Une réponse militaire devenue diplomatique
Ce drone, abattu le 31 mars près de la région de Tamanrasset, a été perçu à Alger comme une provocation de trop. Selon les autorités algériennes, l’appareil aurait pénétré l’espace aérien national sans autorisation. Le silence de Bamako et l’absence d’excuses officielles ont renforcé le malaise. Résultat : l’Algérie a annoncé, par voie de télévision publique, une mesure radicale – interdiction immédiate de survol à tout aéronef en provenance ou à destination du Mali.
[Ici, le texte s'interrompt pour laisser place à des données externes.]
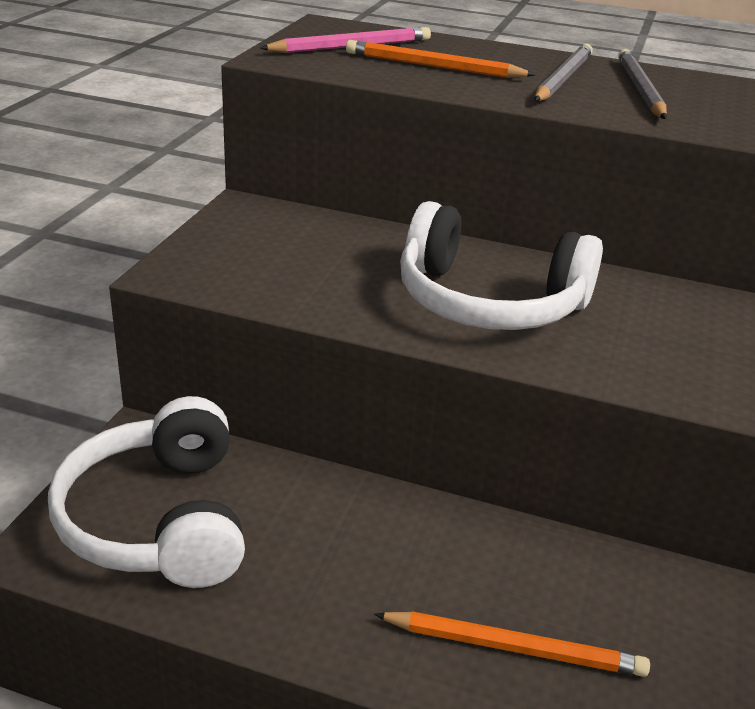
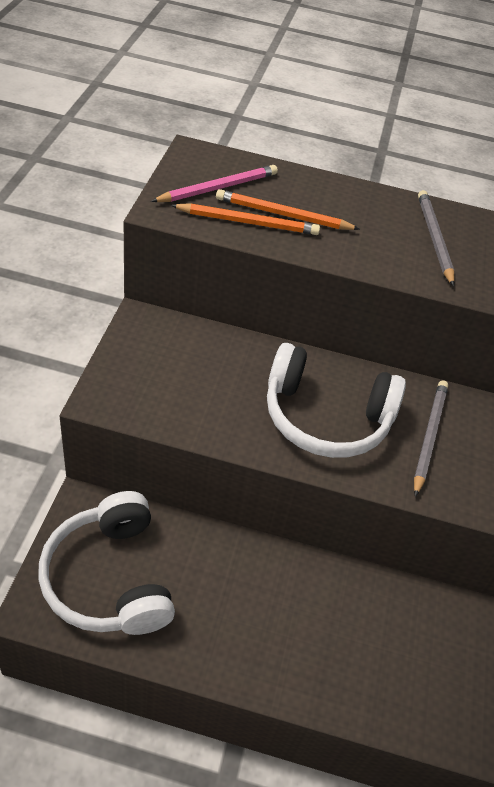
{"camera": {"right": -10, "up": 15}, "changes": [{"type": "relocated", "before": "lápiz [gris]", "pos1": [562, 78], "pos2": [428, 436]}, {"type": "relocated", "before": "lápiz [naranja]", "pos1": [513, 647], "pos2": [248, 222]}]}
Cette fermeture ne s’applique pas uniquement aux vols militaires. Elle concerne aussi les liaisons commerciales, les avions humanitaires et les vols privés. Le message est clair : l’Algérie considère que ses lignes rouges ont été franchies.
Le Sahel en fracture
La réaction du Mali ne s’est pas fait attendre. Bamako, appuyé par ses partenaires du Conseil de l’Entente – Burkina Faso et Niger – a décidé de rappeler ses ambassadeurs en poste à Alger. Pour l’AES, qui défie désormais frontalement la CEDEAO et les anciennes puissances coloniales, cette fermeture du ciel représente plus qu’un désaccord sécuritaire : c’est une rupture politique.
Car derrière cet incident aérien, se dessine une fracture bien plus profonde. Depuis le retrait progressif de la France et le recentrage des alliances vers Moscou ou Ankara, les régimes militaires du Sahel cherchent à redéfinir leur souveraineté – au prix de confrontations croissantes avec leurs voisins.
Un ciel, plusieurs guerres
L’Algérie, qui s’était longtemps tenue à l’écart de la recomposition sécuritaire sahélienne, durcit aujourd’hui son ton. La création du Pacte d’Alliance des États du Sahel (AES), assortie de déclarations virulentes contre l’ordre régional, inquiète Alger. En refusant le survol malien, le pays ne défend pas seulement son territoire : il rappelle qu’il n’entend pas être marginalisé dans le nouveau jeu saharien.
Mais ce bras de fer aérien pourrait avoir des conséquences plus larges. Déjà fragilisées par l’effondrement des relations diplomatiques entre certains membres de la région, les coopérations sécuritaires s’étiolent. Et pendant que les avions restent cloués au sol, les groupes armés, eux, poursuivent leur progression dans les zones grises du Sahel.